322. Intended Futures
Even the best intentions can produce suffering. Even when our desires and beliefs are perfectly aligned with principles of care, consideration, and cooperation, we can suffer because of them.
Intentions are future-oriented entities. They are formed by judgments we make about how we want our future to be. When we act primarily on our intentions, we also become future-oriented. Our every moment is then consumed by thoughts and feelings about how our future will be and how it might differ from the ideal constructed by our intentions. This happens because we easily become attached to our intentions.

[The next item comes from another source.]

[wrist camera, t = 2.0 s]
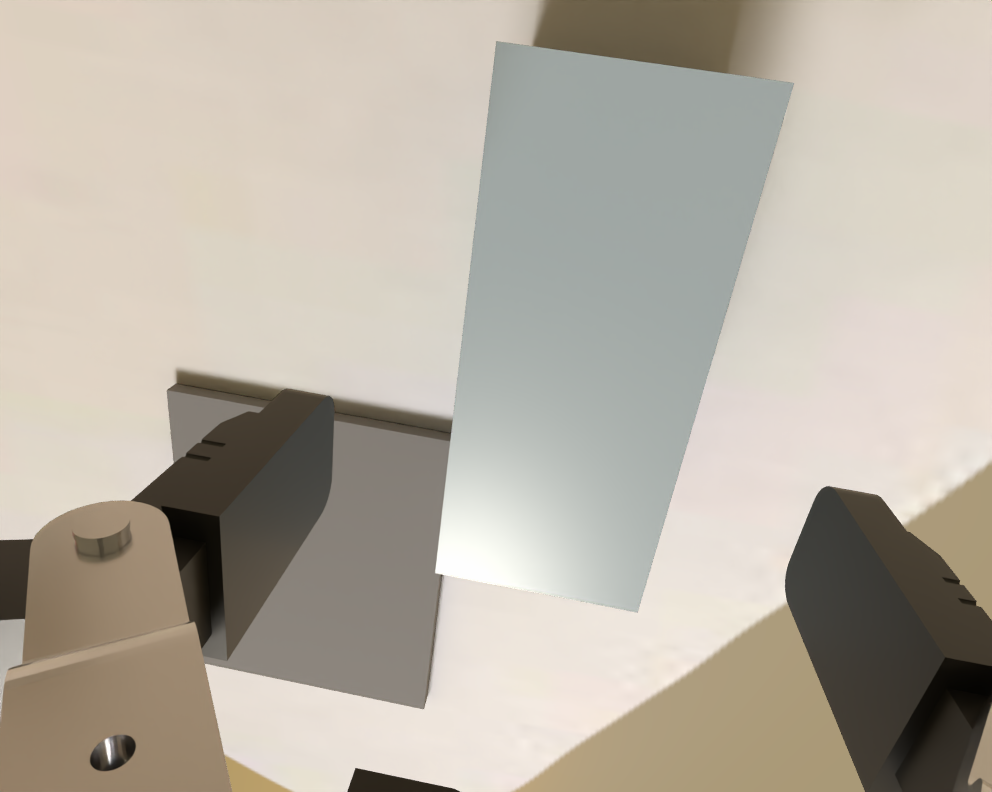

When we are attached, we identify with our desires, aversions, and beliefs, and when we identify, it feels necessary to seek out the things we desire, to avoid the things we hate and fear, and to confirm our beliefs. To act instead from compassion does not require us to change our intentions, but only to allow ourselves adequate distance from them. Our intentions can then exist freely as the future-oriented entities they are, while we ourselves exist wholly in the present, sensitive and responsive to what is most needed and necessary right now.
With greater awareness, our desires, aversions, and beliefs will shift, but this shift cannot itself bring an end to suffering. Regardless of the nature of our intentions, attachment remains possible, which means suffering remains possible. It is only by changing our relationship with all of our intentions — both good and bad — from one of attachment to one of liberation that awareness can overcome suffering.
Freed from our attachments, we will not act primarily from intention but from compassion. We will do so because we will see the suffering of living beings, how it arises, and how it can be stopped. We will see the action that is most needed in each and every moment, and we will bring it about through the best available means.